The most common cause of primary lymphedema is the result
of hypoplasia of the lymphatics, in which there is an
abnormal number or decreased diameter of collecting
vessels. Primary lymphedemas can be present at birth
(connatal), develop in early childhood (praecox), or
appear anytime after the age of 35 (tarda).
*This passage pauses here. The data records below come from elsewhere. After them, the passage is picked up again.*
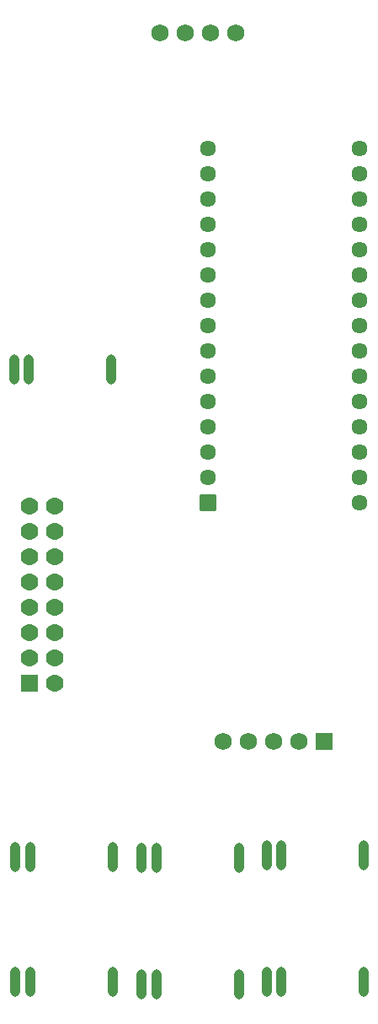
<source format=gbs>
G04 Layer: BottomSolderMaskLayer*
G04 EasyEDA v6.5.22, 2023-02-15 17:28:14*
G04 889346655b5e4dd39cbf71a95156414b,7be1179030e74d40a97a3c751b95adb4,10*
G04 Gerber Generator version 0.2*
G04 Scale: 100 percent, Rotated: No, Reflected: No *
G04 Dimensions in millimeters *
G04 leading zeros omitted , absolute positions ,4 integer and 5 decimal *
%FSLAX45Y45*%
%MOMM*%

%AMMACRO1*1,1,$1,$2,$3*1,1,$1,$4,$5*1,1,$1,0-$2,0-$3*1,1,$1,0-$4,0-$5*20,1,$1,$2,$3,$4,$5,0*20,1,$1,$4,$5,0-$2,0-$3,0*20,1,$1,0-$2,0-$3,0-$4,0-$5,0*20,1,$1,0-$4,0-$5,$2,$3,0*4,1,4,$2,$3,$4,$5,0-$2,0-$3,0-$4,0-$5,$2,$3,0*%
%ADD10MACRO1,0.1016X-0.754X0.754X-0.754X-0.754*%
%ADD11C,1.6096*%
%ADD12C,1.7653*%
%ADD13MACRO1,0.1016X-0.8319X-0.8319X0.8319X-0.8319*%
%ADD14O,1.0031984X3.0031944000000004*%
%ADD15C,1.7272*%
%ADD16MACRO1,0.2032X0.762X-0.762X-0.762X-0.762*%

%LPD*%
D10*
G01*
X-1917700Y-977900D03*
D11*
G01*
X-1917700Y-723900D03*
G01*
X-1917700Y-469900D03*
G01*
X-1917700Y-215900D03*
G01*
X-1917700Y38100D03*
G01*
X-1917700Y292100D03*
G01*
X-1917700Y546100D03*
G01*
X-1917700Y800100D03*
G01*
X-1917700Y1054100D03*
G01*
X-1917700Y1308100D03*
G01*
X-1917700Y1562100D03*
G01*
X-1917700Y1816100D03*
G01*
X-393700Y-977900D03*
G01*
X-393700Y-723900D03*
G01*
X-393700Y-469900D03*
G01*
X-393700Y-215900D03*
G01*
X-393700Y38100D03*
G01*
X-393700Y292100D03*
G01*
X-393700Y800100D03*
G01*
X-393700Y1054100D03*
G01*
X-393700Y1562100D03*
G01*
X-393700Y1816100D03*
G01*
X-393700Y1308100D03*
G01*
X-393700Y546100D03*
G01*
X-1917700Y2070100D03*
G01*
X-1917700Y2324100D03*
G01*
X-1917700Y2578100D03*
G01*
X-393700Y2070100D03*
G01*
X-393700Y2324100D03*
G01*
X-393700Y2578100D03*
D12*
G01*
X-3454400Y-1270000D03*
G01*
X-3708400Y-1270000D03*
G01*
X-3454400Y-1778000D03*
G01*
X-3708400Y-1778000D03*
G01*
X-3454400Y-2032000D03*
G01*
X-3708400Y-2032000D03*
G01*
X-3454400Y-2286000D03*
G01*
X-3708400Y-2286000D03*
G01*
X-3454400Y-2540000D03*
G01*
X-3708400Y-2540000D03*
G01*
X-3454400Y-1016000D03*
G01*
X-3708400Y-1016000D03*
G01*
X-3454400Y-1524000D03*
G01*
X-3708400Y-1524000D03*
G01*
X-3454400Y-2794000D03*
D13*
G01*
X-3708400Y-2794000D03*
D14*
G01*
X-3704412Y-4533900D03*
G01*
X-2872409Y-4533900D03*
G01*
X-3852392Y-4533900D03*
G01*
X-2434412Y-4546600D03*
G01*
X-1602409Y-4546600D03*
G01*
X-2582392Y-4546600D03*
G01*
X-1177112Y-4521200D03*
G01*
X-345109Y-4521200D03*
G01*
X-1325092Y-4521200D03*
G01*
X-3704412Y-5791200D03*
G01*
X-2872409Y-5791200D03*
G01*
X-3852392Y-5791200D03*
G01*
X-2434412Y-5816600D03*
G01*
X-1602409Y-5816600D03*
G01*
X-2582392Y-5816600D03*
G01*
X-1177112Y-5791200D03*
G01*
X-345109Y-5791200D03*
G01*
X-1325092Y-5791200D03*
G01*
X-3717112Y355600D03*
G01*
X-2885109Y355600D03*
G01*
X-3865092Y355600D03*
D15*
G01*
X-1638300Y3733800D03*
G01*
X-1892300Y3733800D03*
G01*
X-2146300Y3733800D03*
G01*
X-2400300Y3733800D03*
D16*
G01*
X-749300Y-3378200D03*
D15*
G01*
X-1003300Y-3378200D03*
G01*
X-1257300Y-3378200D03*
G01*
X-1511300Y-3378200D03*
G01*
X-1765300Y-3378200D03*
M02*

</source>
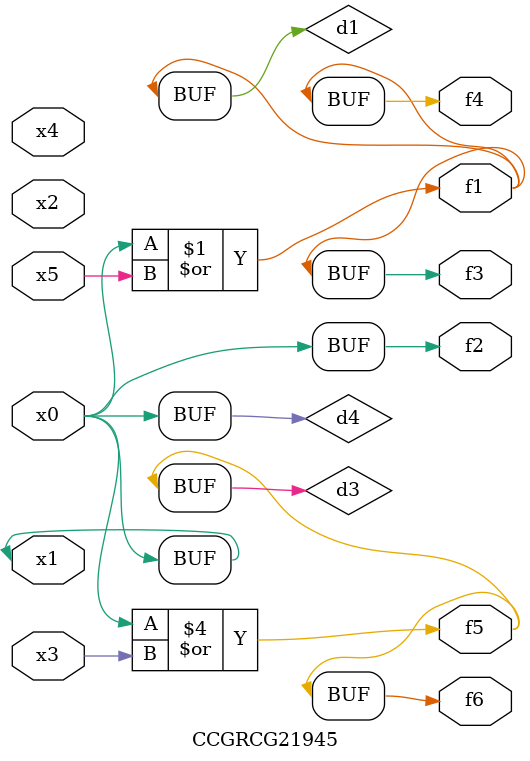
<source format=v>
module CCGRCG21945(
	input x0, x1, x2, x3, x4, x5,
	output f1, f2, f3, f4, f5, f6
);

	wire d1, d2, d3, d4;

	or (d1, x0, x5);
	xnor (d2, x1, x4);
	or (d3, x0, x3);
	buf (d4, x0, x1);
	assign f1 = d1;
	assign f2 = d4;
	assign f3 = d1;
	assign f4 = d1;
	assign f5 = d3;
	assign f6 = d3;
endmodule

</source>
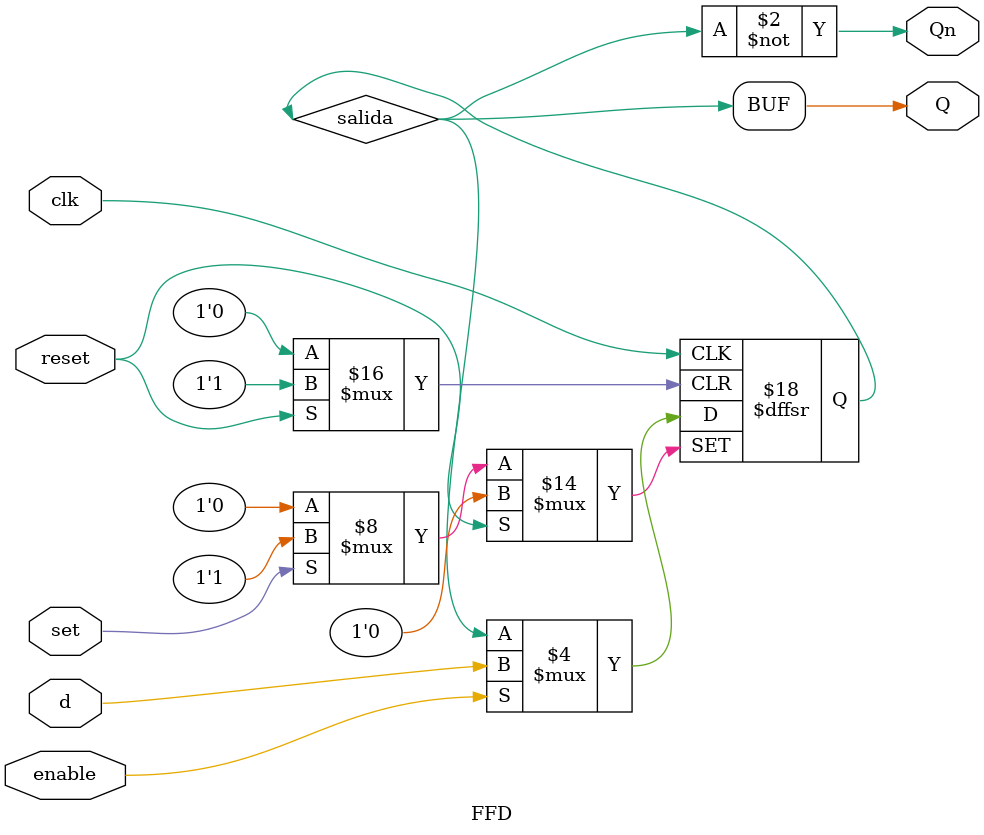
<source format=v>
module FFD(
    input wire clk, d,
    input wire reset,
    input wire set,
    input wire enable,
    output wire Q,Qn
); 
reg salida = 0;
//Con reset y set asíncronos (no depende del reloj) (por eso el or en el always)
always @ (posedge clk or posedge reset or posedge set) begin
    if (reset)
        salida <= 0; //Si activo el reset, todo se va a cero.
    else if (set)
        salida <= 1;
    else if(enable)
        salida <= d;
end
    assign Q = salida;
    assign Qn = ~Q;
endmodule

</source>
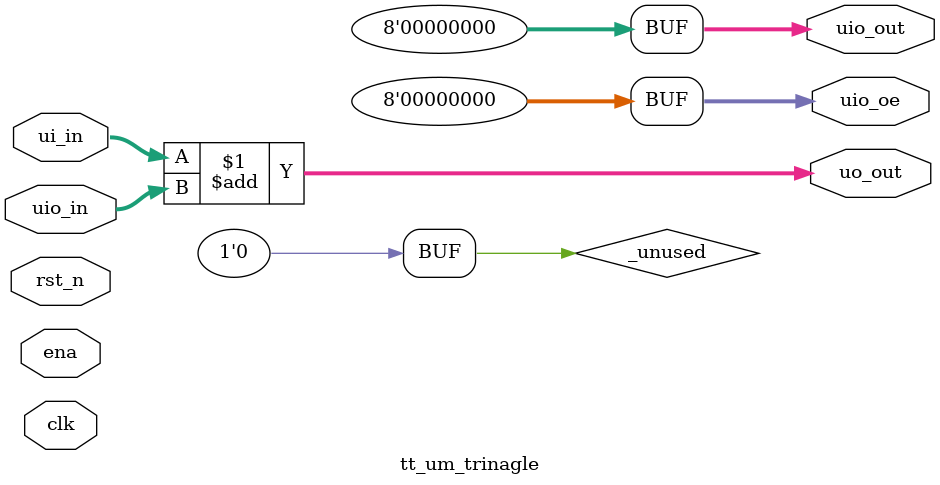
<source format=v>
/*
 * Copyright (c) 2024 Your Name
 * SPDX-License-Identifier: Apache-2.0
 */

`default_nettype none

module tt_um_trinagle (
    input  wire [7:0] ui_in,    // Dedicated inputs
    output wire [7:0] uo_out,   // Dedicated outputs
    input  wire [7:0] uio_in,   // IOs: Input path
    output wire [7:0] uio_out,  // IOs: Output path
    output wire [7:0] uio_oe,   // IOs: Enable path (active high: 0=input, 1=output)
    input  wire       ena,      // always 1 when the design is powered, so you can ignore it
    input  wire       clk,      // clock
    input  wire       rst_n     // reset_n - low to reset
);

  // All output pins must be assigned. If not used, assign to 0.
  assign uo_out  = ui_in + uio_in;  // Example: ou_out is the sum of ui_in and uio_in
  assign uio_out = 0;
  assign uio_oe  = 0;

  // List all unused inputs to prevent warnings
  wire _unused = &{ena, clk, rst_n, 1'b0};

endmodule

</source>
Secondary lymphedema occurs following damage to the
lymph vessels &/or nodes. This decreases the body's
ability to transport lymph and results in progressive
swelling, skin changes and functional deficits. In the
USA, the most common cause of secondary lymphedema is
related to cancer surgeries and treatments. However,
other conditions that may result in lymphedema include:
Primary or metastatic cancer - Trauma Infection - Chronic
Venous Insufficiency Venous bypass surgeries - Scars
from multiple surgeries Crush injury - Compound fracture
Severe laceration - Degloving skin injury Burns - Morbid
obesity Lipedema - Liposuction
Studies are showing that if addressed early, lymphedema
can be effectively treated. Early signs include the
feeling of heaviness, ache or pain, and fatigue in the
limb. As lymphedema progresses, edema becomes visible.
First, it is soft and pitting, but if left untreated
will become fibrotic. Early recognition and initiation
of treatment is key in controlling lymphedema. Patients
should always be medically evaluated prior to treatment
to rule out tumors, DVTs or cellulitis as cause of onset.
Treatment consists of manual lymph drainage, compression
bandaging, exercise and patient education. Patient education
is ongoing, and focuses on risk reduction strategies,
skin care, self bandaging and HEP. Additionally, "at
risk" patients benefit from PT so that they may receive
education that may reduce the onset and allow them to
recognize the signs, as well as a HEP to address scar
and ROM issues that may contribute to the onset of lymphedema.